§ **Task prompt**:
Can you change every "tallest" in the entries below to "longest", leave everything else the same, and give the entries back without the pictures?

(Beginning of Records for the exercise)

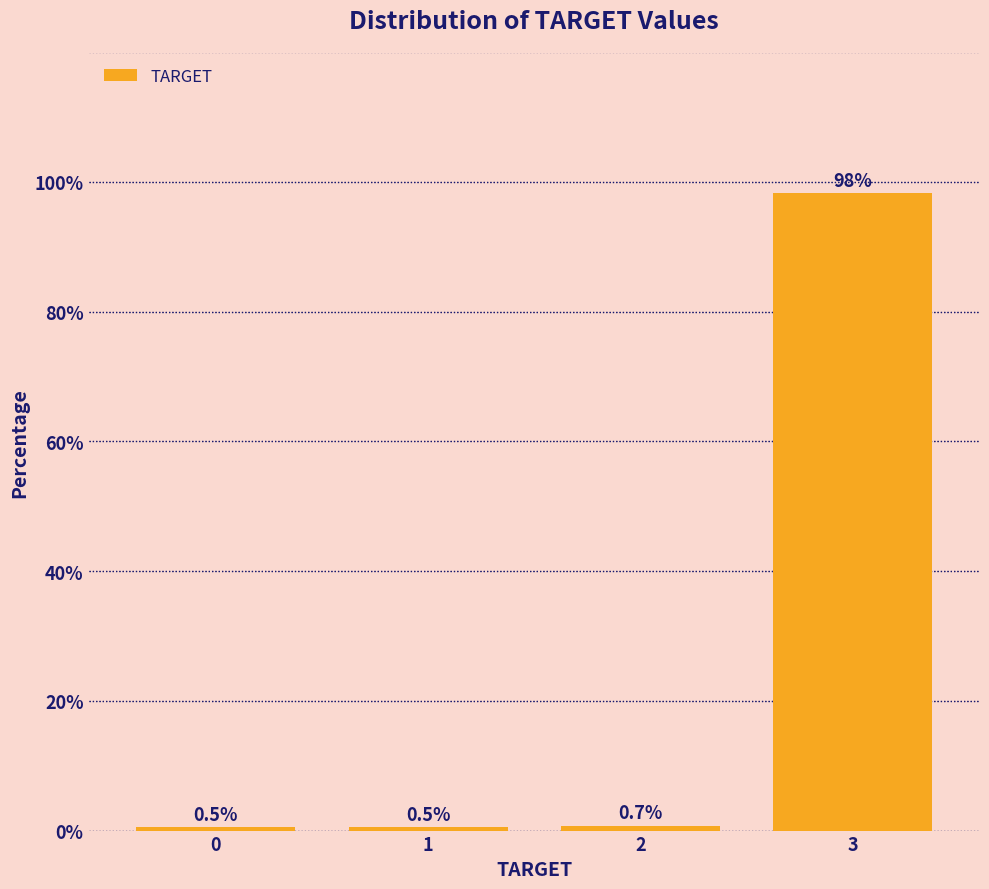

Reading left to right, extract all data points from this chart.

0=0.5	1=0.5	2=0.7	3=98.3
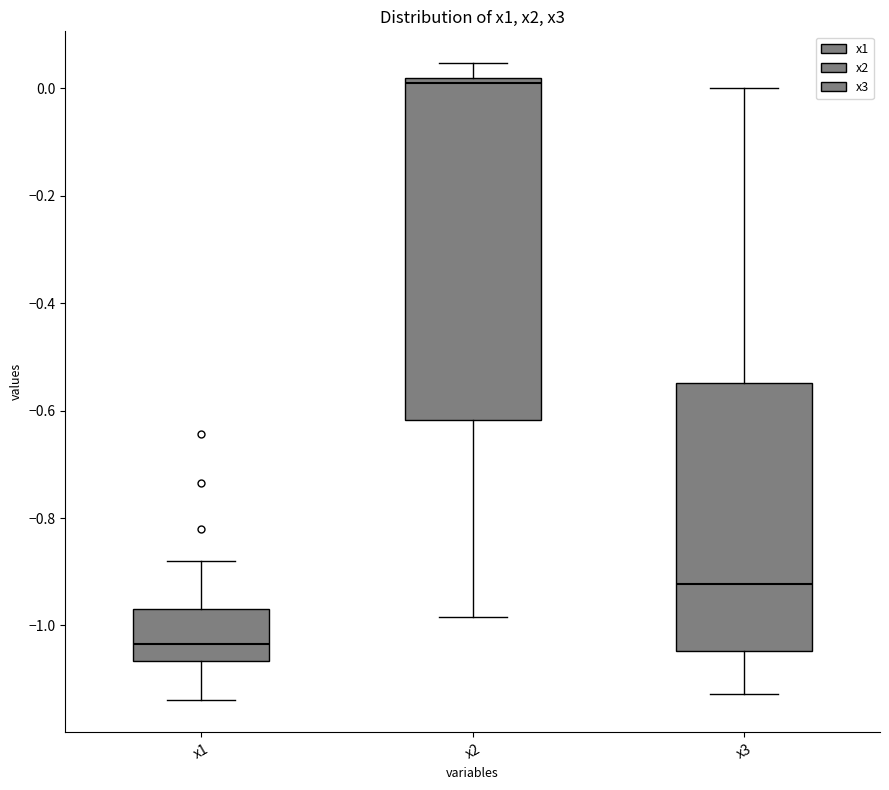

Which box is the tallest, from its lower edge to its upper edge?

x2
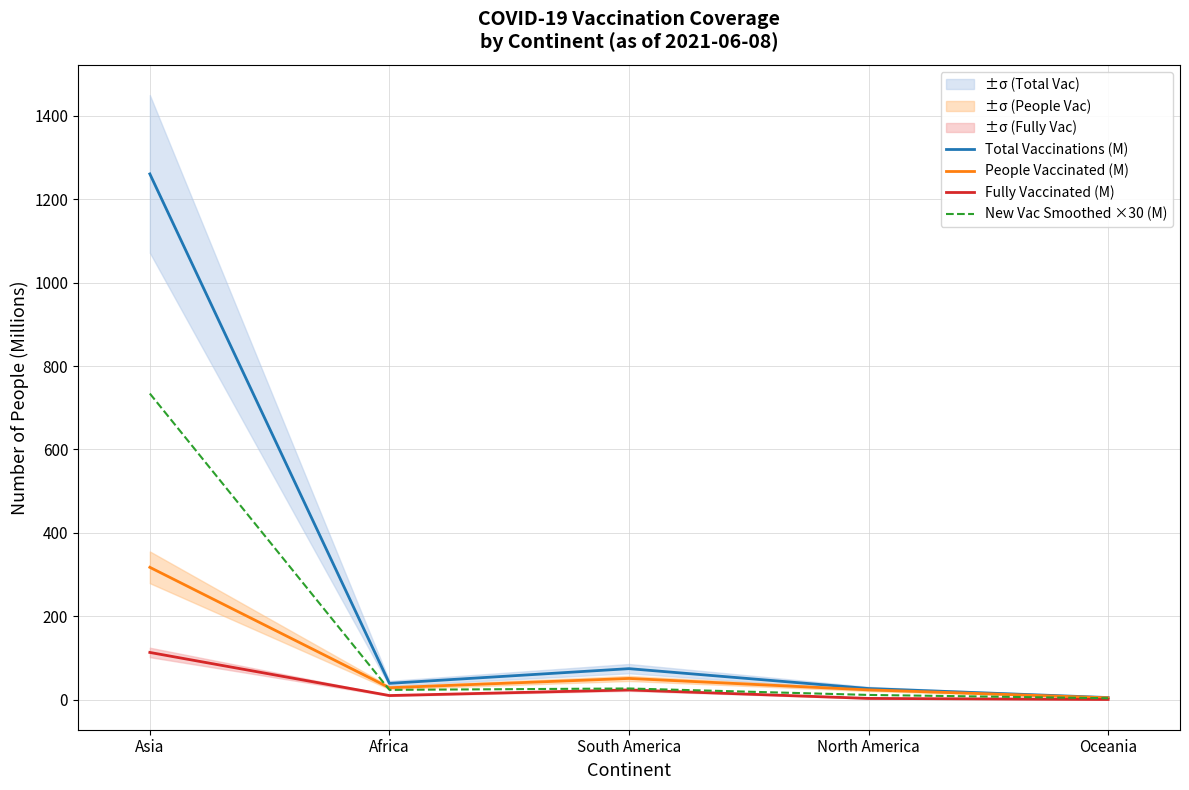

What is the maximum value for New Vac Smoothed ×30 (M)?

734.1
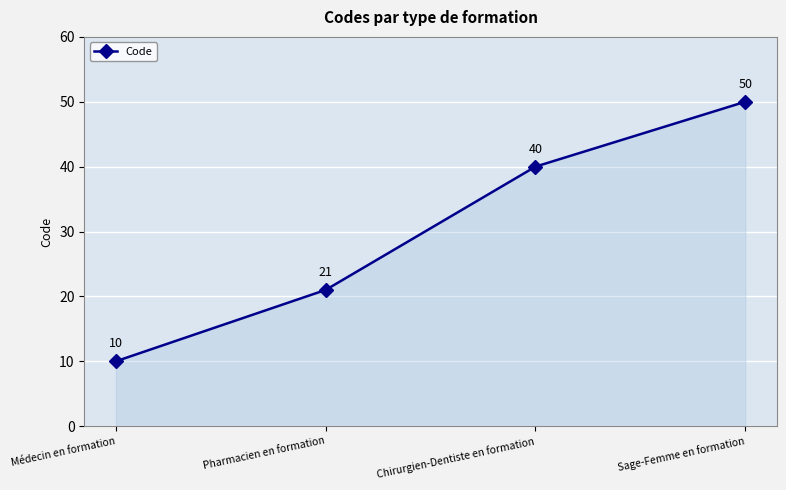

What is the difference between the values at Pharmacien en formation and Médecin en formation?

11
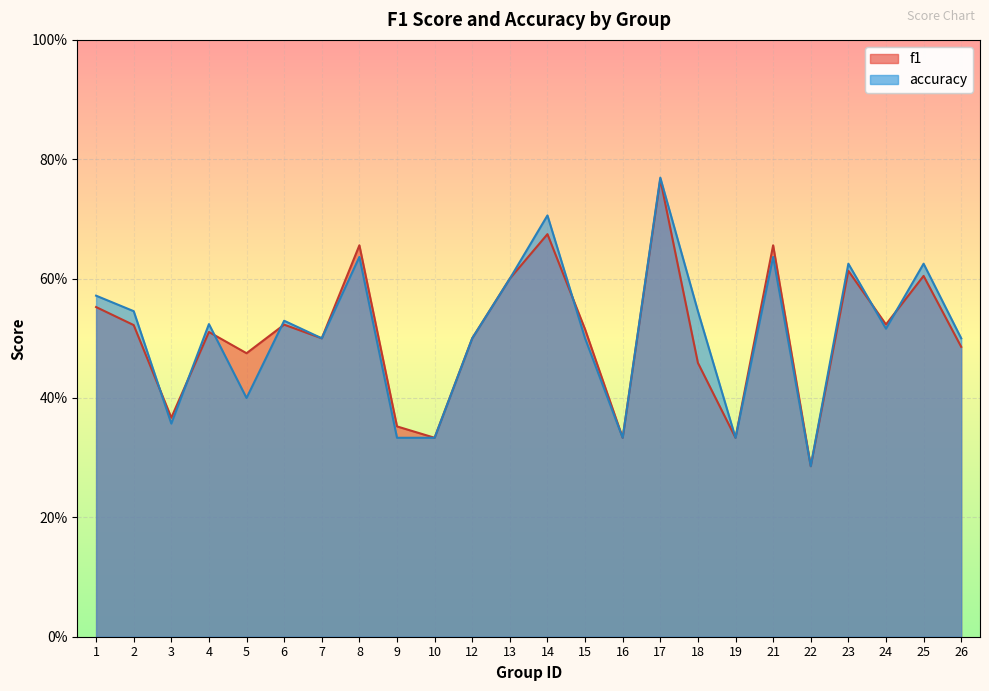

What is the difference between the accuracy values at 12 and 25?

0.1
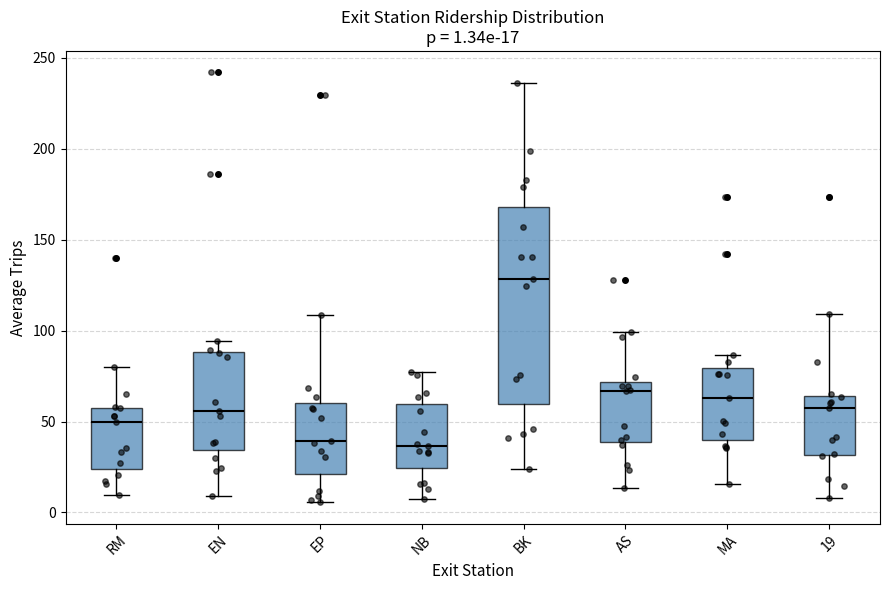

Which box is the tallest, from its lower edge to its upper edge?

BK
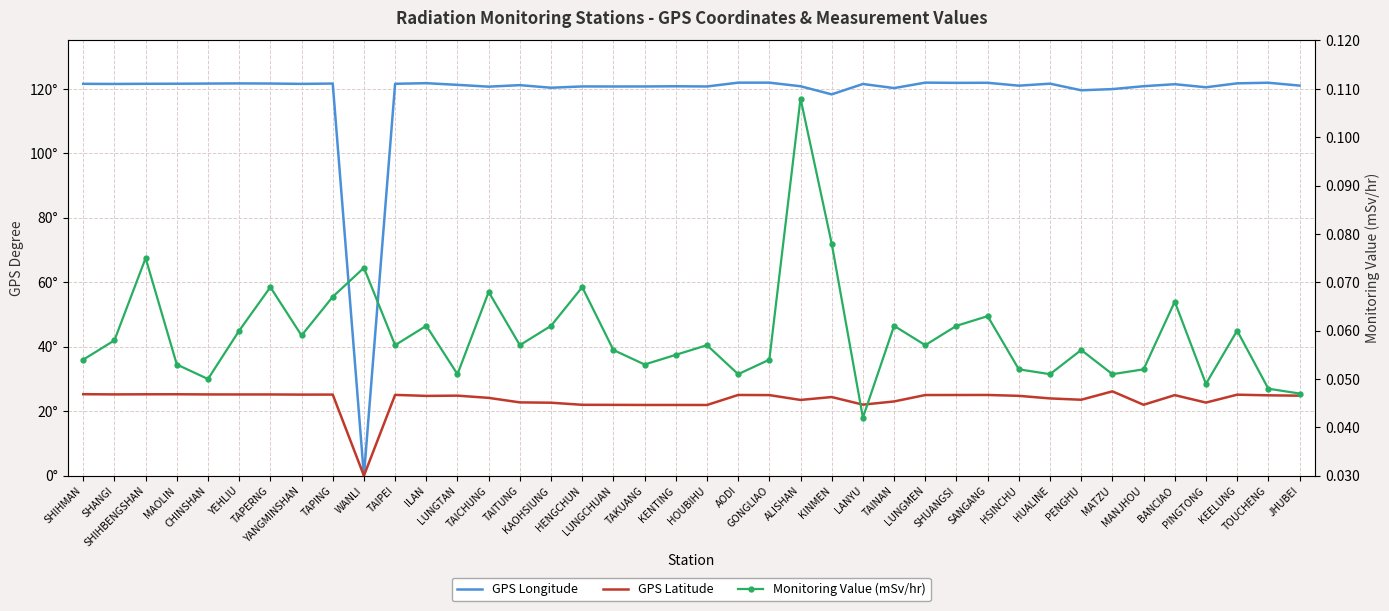

Rank the categories by GPS Latitude value from highest to lowest.

MATZU, SHIHMAN, MAOLIN, SHIHBENGSHAN, SHANGI, CHINSHAN, YEHLIU, TAPERNG, TAPING, YANGMINSHAN, KEELUNG, TAIPEI, AODI, SANGANG, SHUANGSI, LUNGMEN, GONGLIAO, BANCIAO, TOUCHENG, LUNGTAN, JHUBEI, HSINCHU, ILAN, KINMEN, TAICHUNG, HUALINE, PENGHU, ALISHAN, TAINAN, TAITUNG, PINGTONG, KAOHSIUNG, LANYU, MANJHOU, HENGCHUN, LUNGCHUAN, TAKUANG, KENTING, HOUBIHU, WANLI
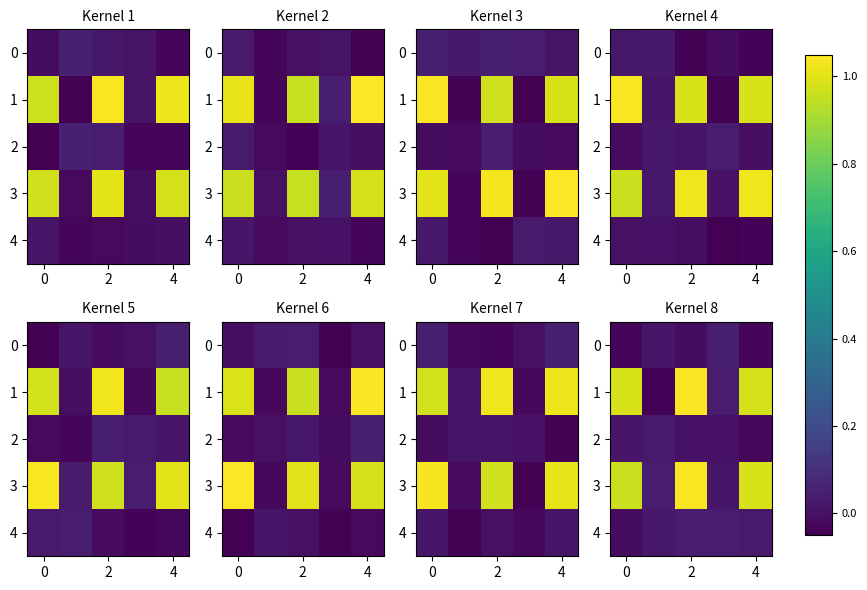

The row_2 series shows 0.0 at 4. True or false?

False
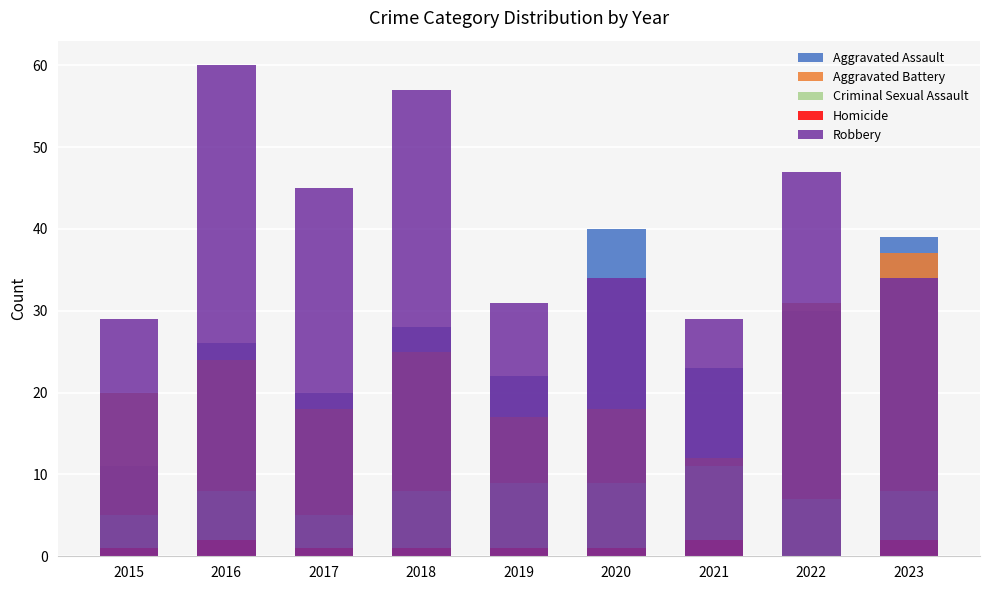

List the labels in order of Aggravated Battery value, largest first.

2023, 2022, 2018, 2016, 2015, 2017, 2020, 2019, 2021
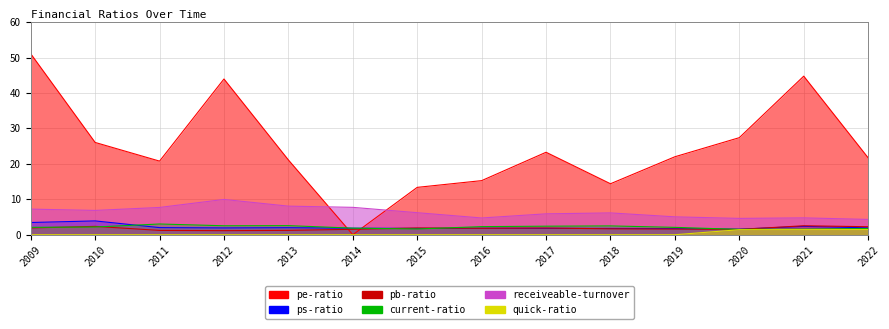

True or false: quick-ratio and receiveable-turnover intersect in this chart.

False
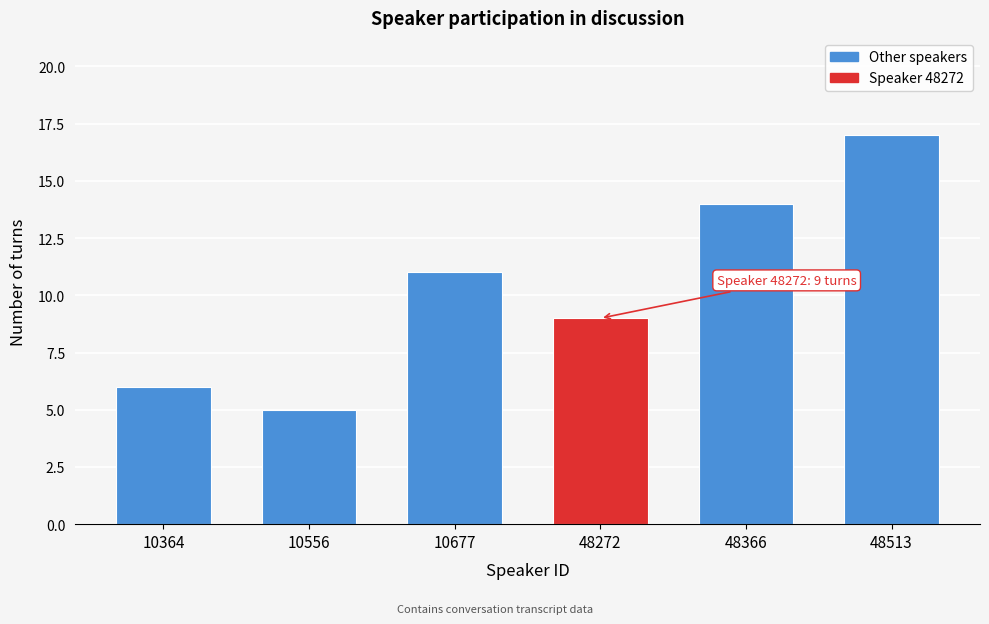

Reading left to right, extract all data points from this chart.

6	5	11	9	14	17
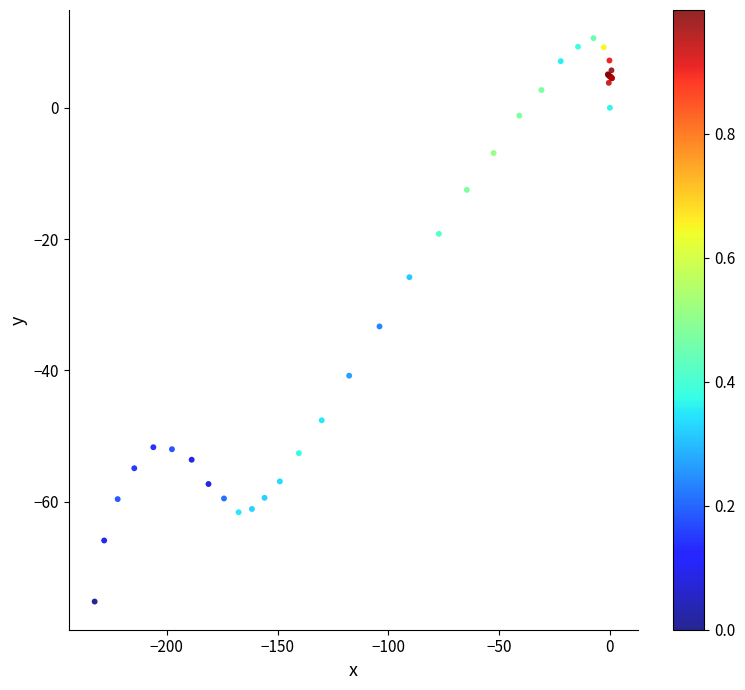

What Y value in the scatter plot is closest to -32?

-33.3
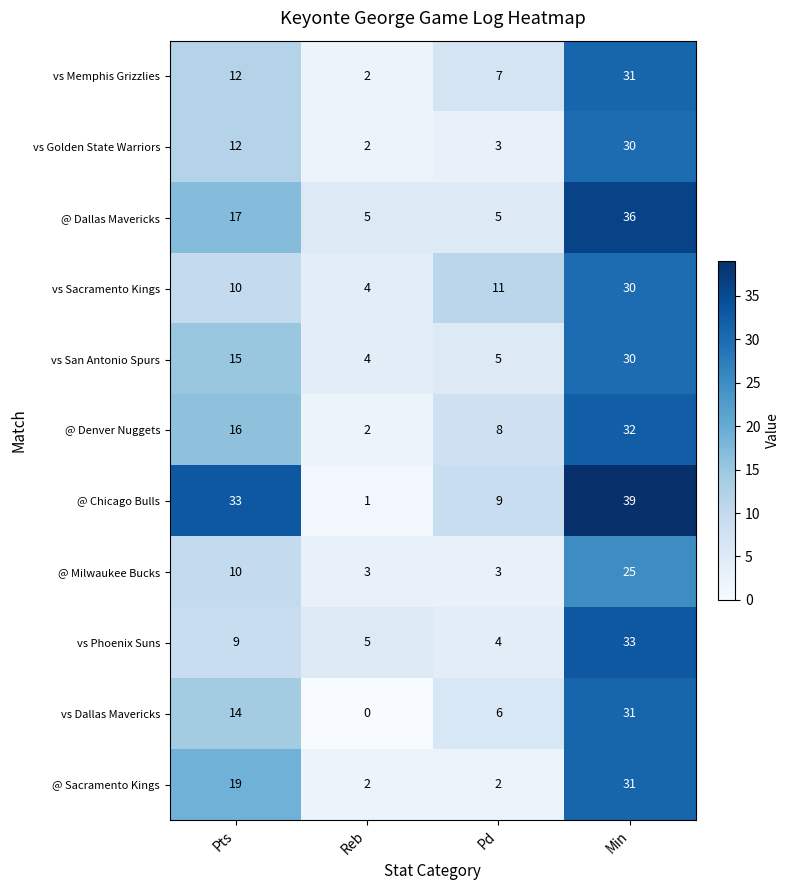

What is the total value across all series at Reb?

30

(End of Records for the exercise)

§ **Response area**:
Reading left to right, extract all data points from this chart.

0=0.5	1=0.5	2=0.7	3=98.3

Which box is the longest, from its lower edge to its upper edge?

x2

What is the maximum value for New Vac Smoothed ×30 (M)?

734.1

What is the difference between the values at Pharmacien en formation and Médecin en formation?

11

What is the difference between the accuracy values at 12 and 25?

0.1

Which box is the longest, from its lower edge to its upper edge?

BK

Rank the categories by GPS Latitude value from highest to lowest.

MATZU, SHIHMAN, MAOLIN, SHIHBENGSHAN, SHANGI, CHINSHAN, YEHLIU, TAPERNG, TAPING, YANGMINSHAN, KEELUNG, TAIPEI, AODI, SANGANG, SHUANGSI, LUNGMEN, GONGLIAO, BANCIAO, TOUCHENG, LUNGTAN, JHUBEI, HSINCHU, ILAN, KINMEN, TAICHUNG, HUALINE, PENGHU, ALISHAN, TAINAN, TAITUNG, PINGTONG, KAOHSIUNG, LANYU, MANJHOU, HENGCHUN, LUNGCHUAN, TAKUANG, KENTING, HOUBIHU, WANLI

The row_2 series shows 0.0 at 4. True or false?

False

List the labels in order of Aggravated Battery value, largest first.

2023, 2022, 2018, 2016, 2015, 2017, 2020, 2019, 2021

True or false: quick-ratio and receiveable-turnover intersect in this chart.

False

Reading left to right, extract all data points from this chart.

6	5	11	9	14	17

What Y value in the scatter plot is closest to -32?

-33.3

What is the total value across all series at Reb?

30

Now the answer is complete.